Les Jeunes socialistes (JS) ne veulent pas d'un abaissement de l'âge de protection des jeunes travailleurs de 20 à 18 ans tel qu'il est prévu dans la révision de la loi sur le travail. Ils menacent de lancer le référendum si les Chambres fédérales ne devaient pas entendre leur revendication. A l'occasion du vote au Conseil des Etats, plusieurs organisations de jeunes passeront la nuit du 14 mars à travailler devant le Palais fédéral pour sensibiliser les sénateurs qui statueront sur leur sort le lendemain.
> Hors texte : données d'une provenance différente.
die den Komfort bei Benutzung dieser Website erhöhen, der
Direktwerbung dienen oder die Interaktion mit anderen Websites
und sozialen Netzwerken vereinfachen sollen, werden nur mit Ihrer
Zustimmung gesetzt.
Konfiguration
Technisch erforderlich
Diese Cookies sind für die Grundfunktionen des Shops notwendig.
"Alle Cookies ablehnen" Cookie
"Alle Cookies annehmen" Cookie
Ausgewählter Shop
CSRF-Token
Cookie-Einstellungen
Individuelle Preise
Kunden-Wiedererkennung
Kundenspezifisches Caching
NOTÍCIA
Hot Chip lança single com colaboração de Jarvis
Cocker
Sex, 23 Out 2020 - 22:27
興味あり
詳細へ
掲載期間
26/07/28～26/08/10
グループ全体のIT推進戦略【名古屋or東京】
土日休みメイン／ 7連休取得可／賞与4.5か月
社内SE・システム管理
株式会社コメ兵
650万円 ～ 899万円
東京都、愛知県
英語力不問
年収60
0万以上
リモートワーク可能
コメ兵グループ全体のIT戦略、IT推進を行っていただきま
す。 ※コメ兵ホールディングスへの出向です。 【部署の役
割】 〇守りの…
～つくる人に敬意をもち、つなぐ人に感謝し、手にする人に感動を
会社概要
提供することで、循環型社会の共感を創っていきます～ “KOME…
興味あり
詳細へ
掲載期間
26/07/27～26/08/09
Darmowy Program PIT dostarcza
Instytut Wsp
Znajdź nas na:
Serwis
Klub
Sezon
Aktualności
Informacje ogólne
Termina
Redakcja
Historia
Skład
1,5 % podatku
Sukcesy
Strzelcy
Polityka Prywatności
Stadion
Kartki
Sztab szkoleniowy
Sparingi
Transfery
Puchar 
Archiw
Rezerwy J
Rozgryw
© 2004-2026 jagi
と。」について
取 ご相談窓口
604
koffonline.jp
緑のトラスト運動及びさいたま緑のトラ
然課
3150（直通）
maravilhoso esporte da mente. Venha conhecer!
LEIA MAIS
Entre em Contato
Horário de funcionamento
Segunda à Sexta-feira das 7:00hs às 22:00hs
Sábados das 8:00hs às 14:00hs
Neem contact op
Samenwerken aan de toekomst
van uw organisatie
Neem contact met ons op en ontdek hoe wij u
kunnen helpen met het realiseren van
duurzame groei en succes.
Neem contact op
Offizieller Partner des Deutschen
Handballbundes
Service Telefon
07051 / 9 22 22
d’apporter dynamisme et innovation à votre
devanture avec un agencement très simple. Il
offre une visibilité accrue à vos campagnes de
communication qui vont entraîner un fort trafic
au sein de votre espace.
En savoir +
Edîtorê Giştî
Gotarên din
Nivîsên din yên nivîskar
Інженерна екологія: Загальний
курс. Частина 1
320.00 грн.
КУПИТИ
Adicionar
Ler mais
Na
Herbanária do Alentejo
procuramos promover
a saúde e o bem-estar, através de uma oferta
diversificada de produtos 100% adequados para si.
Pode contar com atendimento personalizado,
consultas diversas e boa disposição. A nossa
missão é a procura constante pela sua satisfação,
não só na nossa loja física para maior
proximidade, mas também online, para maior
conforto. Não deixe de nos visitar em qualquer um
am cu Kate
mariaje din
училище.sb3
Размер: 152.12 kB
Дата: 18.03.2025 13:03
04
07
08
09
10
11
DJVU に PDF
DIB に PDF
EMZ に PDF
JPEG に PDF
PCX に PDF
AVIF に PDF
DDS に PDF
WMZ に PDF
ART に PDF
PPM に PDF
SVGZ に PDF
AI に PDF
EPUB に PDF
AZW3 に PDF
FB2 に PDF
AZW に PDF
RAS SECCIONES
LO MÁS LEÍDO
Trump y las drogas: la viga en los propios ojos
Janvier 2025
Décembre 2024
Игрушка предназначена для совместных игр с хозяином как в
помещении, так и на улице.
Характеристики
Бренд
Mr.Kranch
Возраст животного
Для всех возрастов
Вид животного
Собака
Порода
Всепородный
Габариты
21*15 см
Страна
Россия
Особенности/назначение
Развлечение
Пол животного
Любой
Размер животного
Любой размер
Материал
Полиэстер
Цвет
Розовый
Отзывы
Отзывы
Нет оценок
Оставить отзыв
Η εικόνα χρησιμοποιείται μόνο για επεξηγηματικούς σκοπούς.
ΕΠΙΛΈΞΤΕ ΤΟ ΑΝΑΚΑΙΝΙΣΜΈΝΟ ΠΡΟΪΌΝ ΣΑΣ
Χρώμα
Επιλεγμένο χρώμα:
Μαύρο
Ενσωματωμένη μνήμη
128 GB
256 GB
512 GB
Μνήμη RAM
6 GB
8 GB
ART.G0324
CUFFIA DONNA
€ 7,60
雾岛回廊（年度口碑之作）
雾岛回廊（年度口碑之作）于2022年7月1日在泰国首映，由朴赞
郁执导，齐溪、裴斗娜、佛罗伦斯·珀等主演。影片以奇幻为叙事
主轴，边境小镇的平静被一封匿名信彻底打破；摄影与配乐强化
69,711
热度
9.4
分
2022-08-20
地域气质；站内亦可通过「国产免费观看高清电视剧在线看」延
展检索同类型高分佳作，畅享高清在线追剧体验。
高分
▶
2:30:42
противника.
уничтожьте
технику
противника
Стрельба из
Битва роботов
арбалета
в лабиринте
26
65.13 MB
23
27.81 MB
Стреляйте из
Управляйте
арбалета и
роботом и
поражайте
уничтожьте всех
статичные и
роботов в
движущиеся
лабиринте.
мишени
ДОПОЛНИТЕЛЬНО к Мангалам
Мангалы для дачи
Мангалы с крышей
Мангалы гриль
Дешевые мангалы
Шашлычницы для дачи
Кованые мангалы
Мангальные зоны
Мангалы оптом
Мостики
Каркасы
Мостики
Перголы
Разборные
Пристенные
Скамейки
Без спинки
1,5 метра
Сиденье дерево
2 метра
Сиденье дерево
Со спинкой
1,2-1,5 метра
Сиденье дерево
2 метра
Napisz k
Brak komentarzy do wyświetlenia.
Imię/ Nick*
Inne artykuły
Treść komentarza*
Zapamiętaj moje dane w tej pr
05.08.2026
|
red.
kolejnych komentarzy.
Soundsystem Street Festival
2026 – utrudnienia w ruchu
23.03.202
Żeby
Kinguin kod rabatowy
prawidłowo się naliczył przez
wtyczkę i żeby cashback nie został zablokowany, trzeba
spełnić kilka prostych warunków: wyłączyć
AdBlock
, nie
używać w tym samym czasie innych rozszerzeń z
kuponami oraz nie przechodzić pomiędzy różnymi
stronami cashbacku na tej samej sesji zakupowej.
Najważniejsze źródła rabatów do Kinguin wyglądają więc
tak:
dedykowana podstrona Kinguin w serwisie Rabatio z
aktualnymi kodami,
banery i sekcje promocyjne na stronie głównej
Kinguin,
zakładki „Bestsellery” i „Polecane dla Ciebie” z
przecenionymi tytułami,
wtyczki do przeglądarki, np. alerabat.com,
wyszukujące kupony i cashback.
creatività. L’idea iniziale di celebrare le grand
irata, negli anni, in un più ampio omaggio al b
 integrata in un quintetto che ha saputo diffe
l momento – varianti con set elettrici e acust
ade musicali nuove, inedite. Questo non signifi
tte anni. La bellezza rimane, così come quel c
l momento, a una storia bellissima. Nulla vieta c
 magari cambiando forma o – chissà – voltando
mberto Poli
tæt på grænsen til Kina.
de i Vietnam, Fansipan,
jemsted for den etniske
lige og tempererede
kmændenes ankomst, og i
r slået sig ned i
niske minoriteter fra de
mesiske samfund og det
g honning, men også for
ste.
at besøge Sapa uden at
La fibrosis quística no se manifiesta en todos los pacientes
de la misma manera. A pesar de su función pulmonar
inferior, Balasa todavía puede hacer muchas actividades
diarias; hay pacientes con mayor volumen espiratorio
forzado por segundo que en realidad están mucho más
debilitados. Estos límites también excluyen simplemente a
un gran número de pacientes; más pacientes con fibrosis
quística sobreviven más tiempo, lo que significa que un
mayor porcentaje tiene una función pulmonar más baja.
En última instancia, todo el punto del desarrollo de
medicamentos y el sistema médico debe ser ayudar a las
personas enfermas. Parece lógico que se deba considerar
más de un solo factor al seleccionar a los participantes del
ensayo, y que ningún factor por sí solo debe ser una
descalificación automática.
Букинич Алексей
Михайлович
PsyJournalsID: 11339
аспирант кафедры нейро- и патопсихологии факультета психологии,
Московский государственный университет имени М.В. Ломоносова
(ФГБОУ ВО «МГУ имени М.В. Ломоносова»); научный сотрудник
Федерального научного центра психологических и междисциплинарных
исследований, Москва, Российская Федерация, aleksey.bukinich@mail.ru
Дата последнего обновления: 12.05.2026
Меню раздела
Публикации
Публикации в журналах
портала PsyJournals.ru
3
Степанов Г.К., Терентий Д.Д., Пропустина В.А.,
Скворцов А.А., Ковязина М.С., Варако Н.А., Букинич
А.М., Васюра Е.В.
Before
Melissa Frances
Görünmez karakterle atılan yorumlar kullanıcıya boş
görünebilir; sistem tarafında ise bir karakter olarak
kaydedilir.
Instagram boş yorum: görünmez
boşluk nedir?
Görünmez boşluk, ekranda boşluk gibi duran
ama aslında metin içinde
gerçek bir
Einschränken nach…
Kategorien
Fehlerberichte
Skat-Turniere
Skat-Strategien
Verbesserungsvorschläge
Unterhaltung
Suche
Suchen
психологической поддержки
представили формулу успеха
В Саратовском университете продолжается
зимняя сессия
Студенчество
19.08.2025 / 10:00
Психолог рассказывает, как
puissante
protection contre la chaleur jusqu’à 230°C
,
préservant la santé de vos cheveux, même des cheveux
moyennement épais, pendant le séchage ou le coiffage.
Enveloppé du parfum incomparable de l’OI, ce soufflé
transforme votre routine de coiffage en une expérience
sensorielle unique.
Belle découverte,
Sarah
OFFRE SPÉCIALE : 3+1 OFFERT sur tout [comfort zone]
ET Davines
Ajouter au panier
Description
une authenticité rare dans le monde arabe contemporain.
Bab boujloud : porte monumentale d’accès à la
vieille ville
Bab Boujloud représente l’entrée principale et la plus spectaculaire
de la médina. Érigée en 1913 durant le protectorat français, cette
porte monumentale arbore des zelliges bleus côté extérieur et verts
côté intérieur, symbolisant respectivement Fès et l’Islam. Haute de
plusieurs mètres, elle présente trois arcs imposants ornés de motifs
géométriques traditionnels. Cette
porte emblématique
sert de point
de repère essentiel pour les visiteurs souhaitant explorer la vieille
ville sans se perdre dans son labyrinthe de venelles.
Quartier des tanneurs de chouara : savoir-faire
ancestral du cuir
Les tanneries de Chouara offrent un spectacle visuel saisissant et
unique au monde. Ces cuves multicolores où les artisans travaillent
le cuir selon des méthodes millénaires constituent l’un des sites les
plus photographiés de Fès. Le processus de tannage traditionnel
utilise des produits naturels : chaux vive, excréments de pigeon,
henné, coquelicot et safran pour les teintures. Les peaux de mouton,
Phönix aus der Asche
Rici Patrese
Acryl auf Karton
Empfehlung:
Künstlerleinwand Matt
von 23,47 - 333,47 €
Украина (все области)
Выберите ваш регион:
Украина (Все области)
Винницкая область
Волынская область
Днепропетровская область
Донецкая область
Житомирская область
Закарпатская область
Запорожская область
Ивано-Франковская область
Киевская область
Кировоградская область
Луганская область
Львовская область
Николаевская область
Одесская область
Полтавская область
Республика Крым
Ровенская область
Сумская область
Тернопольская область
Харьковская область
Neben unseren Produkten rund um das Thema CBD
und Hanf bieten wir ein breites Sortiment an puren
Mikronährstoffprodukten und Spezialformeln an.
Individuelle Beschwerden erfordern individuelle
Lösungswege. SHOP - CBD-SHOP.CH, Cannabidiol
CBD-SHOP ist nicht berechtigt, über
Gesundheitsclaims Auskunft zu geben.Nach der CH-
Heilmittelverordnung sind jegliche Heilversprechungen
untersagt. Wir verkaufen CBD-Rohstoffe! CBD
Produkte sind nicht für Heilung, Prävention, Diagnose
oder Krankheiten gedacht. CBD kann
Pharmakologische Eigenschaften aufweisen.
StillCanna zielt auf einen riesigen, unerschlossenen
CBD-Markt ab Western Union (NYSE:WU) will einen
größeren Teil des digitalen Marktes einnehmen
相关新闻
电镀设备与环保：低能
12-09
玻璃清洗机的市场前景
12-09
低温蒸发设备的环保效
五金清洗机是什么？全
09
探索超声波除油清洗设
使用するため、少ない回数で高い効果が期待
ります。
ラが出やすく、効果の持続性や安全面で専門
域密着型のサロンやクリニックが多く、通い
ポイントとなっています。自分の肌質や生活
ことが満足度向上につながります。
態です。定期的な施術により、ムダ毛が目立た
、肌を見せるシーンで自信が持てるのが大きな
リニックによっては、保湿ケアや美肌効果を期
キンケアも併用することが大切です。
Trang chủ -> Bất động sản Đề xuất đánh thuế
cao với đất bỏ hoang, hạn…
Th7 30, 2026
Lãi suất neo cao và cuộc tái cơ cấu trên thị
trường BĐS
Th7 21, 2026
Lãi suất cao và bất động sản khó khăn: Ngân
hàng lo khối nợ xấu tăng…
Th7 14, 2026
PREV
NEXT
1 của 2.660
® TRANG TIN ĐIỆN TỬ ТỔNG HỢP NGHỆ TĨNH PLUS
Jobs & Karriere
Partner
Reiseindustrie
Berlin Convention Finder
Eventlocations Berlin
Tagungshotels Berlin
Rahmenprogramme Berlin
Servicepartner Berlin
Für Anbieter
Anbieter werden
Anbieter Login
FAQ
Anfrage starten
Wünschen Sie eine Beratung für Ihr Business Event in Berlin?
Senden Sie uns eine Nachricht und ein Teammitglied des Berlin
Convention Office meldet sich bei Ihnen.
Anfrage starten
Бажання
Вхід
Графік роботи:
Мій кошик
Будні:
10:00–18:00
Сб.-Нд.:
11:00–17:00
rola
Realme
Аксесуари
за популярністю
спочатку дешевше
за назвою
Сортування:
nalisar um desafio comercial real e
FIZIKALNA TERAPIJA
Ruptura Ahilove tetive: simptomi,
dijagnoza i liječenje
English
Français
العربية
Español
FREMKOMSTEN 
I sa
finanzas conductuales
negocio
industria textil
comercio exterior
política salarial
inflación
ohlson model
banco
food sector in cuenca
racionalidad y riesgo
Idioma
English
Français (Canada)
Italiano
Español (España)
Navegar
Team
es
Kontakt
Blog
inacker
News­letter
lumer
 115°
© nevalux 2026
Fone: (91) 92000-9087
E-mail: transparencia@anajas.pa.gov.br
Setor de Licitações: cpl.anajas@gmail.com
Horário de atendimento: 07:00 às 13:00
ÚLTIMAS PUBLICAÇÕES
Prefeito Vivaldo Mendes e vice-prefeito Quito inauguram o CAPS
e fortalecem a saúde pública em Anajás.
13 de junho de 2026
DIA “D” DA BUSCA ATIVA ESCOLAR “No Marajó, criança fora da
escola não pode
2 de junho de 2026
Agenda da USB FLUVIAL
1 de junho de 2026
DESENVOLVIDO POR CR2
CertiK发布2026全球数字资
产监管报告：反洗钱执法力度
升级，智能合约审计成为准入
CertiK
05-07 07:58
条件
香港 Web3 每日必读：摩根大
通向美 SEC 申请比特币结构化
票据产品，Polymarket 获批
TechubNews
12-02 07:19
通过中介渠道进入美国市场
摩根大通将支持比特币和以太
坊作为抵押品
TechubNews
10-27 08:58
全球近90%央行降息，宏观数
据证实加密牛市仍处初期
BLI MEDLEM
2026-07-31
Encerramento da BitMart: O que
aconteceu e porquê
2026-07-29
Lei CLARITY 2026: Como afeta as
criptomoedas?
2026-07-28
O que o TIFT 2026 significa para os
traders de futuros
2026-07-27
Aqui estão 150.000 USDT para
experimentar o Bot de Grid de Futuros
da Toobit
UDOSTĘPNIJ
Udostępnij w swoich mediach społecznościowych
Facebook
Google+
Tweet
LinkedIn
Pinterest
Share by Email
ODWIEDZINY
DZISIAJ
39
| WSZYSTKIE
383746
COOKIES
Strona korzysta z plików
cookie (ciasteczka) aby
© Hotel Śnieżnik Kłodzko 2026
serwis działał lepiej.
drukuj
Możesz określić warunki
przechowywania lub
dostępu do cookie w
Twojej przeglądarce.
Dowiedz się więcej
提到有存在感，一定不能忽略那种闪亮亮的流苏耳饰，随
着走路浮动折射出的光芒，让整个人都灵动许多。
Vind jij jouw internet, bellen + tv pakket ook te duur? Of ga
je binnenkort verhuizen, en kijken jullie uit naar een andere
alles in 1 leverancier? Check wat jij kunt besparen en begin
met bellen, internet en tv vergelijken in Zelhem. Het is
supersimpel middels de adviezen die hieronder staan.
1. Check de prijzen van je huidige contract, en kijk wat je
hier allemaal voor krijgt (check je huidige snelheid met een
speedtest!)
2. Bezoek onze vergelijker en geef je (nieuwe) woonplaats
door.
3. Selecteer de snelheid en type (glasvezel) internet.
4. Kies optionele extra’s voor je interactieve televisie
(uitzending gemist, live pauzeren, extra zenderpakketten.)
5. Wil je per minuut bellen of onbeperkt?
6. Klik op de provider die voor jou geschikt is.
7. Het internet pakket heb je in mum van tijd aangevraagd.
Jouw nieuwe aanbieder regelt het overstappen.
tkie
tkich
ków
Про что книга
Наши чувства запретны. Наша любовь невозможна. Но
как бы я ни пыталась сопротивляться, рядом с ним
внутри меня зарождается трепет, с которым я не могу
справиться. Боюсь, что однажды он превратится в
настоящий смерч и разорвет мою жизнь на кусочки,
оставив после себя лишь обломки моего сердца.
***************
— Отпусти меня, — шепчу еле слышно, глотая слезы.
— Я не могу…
Arnaud Bouverat, secrétaire central de la JS, explique pourquoi les jeunes ne veulent pas de cette modification de la loi qui concerne surtout le travail de nuit et du week-end.

Le Temps: Pourquoi allez-vous lancer le référendum?

Arnaud Bouverat: L'abaissement de l'âge de protection est une attaque directe contre la jeunesse. Les conditions de travail des jeunes sont déjà difficiles. On connaît aussi leurs difficultés pour trouver des places d'apprentissage. En modifiant la loi sur le travail, on leur demande d'être encore plus flexibles qu'ils ne le sont déjà. Les employeurs cherchent surtout une main-d'œuvre bon marché. Le travail de nuit n'est pas une nécessité sociale, et des dérogations sont déjà possibles pour certaines professions, comme pour les boulangers ou les professions de la santé. Il n'y a donc pas besoin d'une modification législative.

– Mais le travail de nuit est parfois une nécessité…

– Oui, je le conçois. Mais même les mesures de protection prévues pour certains corps de métiers ne sont de loin pas toujours appliquées. Faisons respecter les lois qui existent, au lieu de les flexibiliser.

– L'âge de protection s'abaissera de deux ans pour les apprentis. N'est-ce pas une différence minime, car la majorité des apprentis sont âgés de moins de 18 ans?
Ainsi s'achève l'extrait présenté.